Statistical Mechanics of Elongated Hard Particles in One Dimension


  Yacov Kantor [1]  ,  Mehran Kardar [2]  
[1] Tel Aviv University
[2] Massachusetts Institute of Technology

We study thermodynamics properties of a one dimensional gas of hard elongated particles. Their centers are restricted to a line, while they can rotate in two-dimensional space.  The particles are shaped like needles, rectangles, ellipses, and ``metronomes" [1-2]. (In each system all particles are identical.) Hard particles lack energy scale, and the temperature appears only as a prefactor in the expression for the free energy. The physical properties of such a system have a non-trivial dependence on the density and on the shape of the particles. We use both Monte Carlo methods and transfer matrix approach to study the systems.

There exists a formalism [3] that relates the elastic properties of hard potentials to the probabilities of contacts between particles. We use Monte Carlo methods to estimate those probabilities and calculate the pressure and elasticity coefficient of the hard-needle gas as a function of its density, and compare the results with the same quantities obtained analytically from a transfer matrix approach [1].
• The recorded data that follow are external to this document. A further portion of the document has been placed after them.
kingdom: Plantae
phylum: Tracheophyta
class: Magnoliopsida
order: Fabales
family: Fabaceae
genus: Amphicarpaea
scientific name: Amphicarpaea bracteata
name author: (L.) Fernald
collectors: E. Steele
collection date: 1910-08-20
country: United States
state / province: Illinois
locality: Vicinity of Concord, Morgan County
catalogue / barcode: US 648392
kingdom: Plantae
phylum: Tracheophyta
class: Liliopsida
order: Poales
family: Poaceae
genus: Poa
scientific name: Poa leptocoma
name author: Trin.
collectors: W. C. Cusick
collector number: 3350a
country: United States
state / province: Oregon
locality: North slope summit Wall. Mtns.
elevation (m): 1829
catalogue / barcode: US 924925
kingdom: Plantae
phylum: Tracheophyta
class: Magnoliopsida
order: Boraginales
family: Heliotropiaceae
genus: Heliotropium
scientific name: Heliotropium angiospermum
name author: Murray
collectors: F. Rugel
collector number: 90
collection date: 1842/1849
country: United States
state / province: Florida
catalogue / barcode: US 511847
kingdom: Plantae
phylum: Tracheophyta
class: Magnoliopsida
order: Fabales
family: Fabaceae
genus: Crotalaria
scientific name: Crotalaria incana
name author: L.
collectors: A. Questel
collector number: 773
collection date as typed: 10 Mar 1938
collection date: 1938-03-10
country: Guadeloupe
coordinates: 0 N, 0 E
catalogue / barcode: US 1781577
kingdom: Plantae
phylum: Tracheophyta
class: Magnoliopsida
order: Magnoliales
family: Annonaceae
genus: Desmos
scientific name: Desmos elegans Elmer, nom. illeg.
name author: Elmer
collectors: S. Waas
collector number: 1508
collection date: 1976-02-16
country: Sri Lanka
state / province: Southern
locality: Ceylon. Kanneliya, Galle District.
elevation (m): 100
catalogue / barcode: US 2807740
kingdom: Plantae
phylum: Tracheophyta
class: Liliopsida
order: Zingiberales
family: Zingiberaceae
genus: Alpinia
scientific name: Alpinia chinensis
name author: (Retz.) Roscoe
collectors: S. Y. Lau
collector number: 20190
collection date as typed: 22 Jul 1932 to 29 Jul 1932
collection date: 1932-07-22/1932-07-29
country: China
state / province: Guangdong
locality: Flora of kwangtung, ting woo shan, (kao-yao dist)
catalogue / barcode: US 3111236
Correlations between orientations of the objects are studied (by transfer matrix method) as a function of density and aspect ratio. The behavior in the extreme high-density (jamming) limit is described by a few universality classes depending on the object's shape. In particular, there is a diverging correlation length when the contact point  of  adjacent objects is far from the line along which their centers move, as for needles and rectangles [2].

[1] Y. Kantor and M. Kardar, Phys. Rev. E 79, 041109 (2009).

[2] Y. Kantor and M. Kardar, Europhys. Lett. 87, 60002 (2009).

[3] M. Murat and Y. Kantor, Phys. Rev. E 74, 031124 (2006).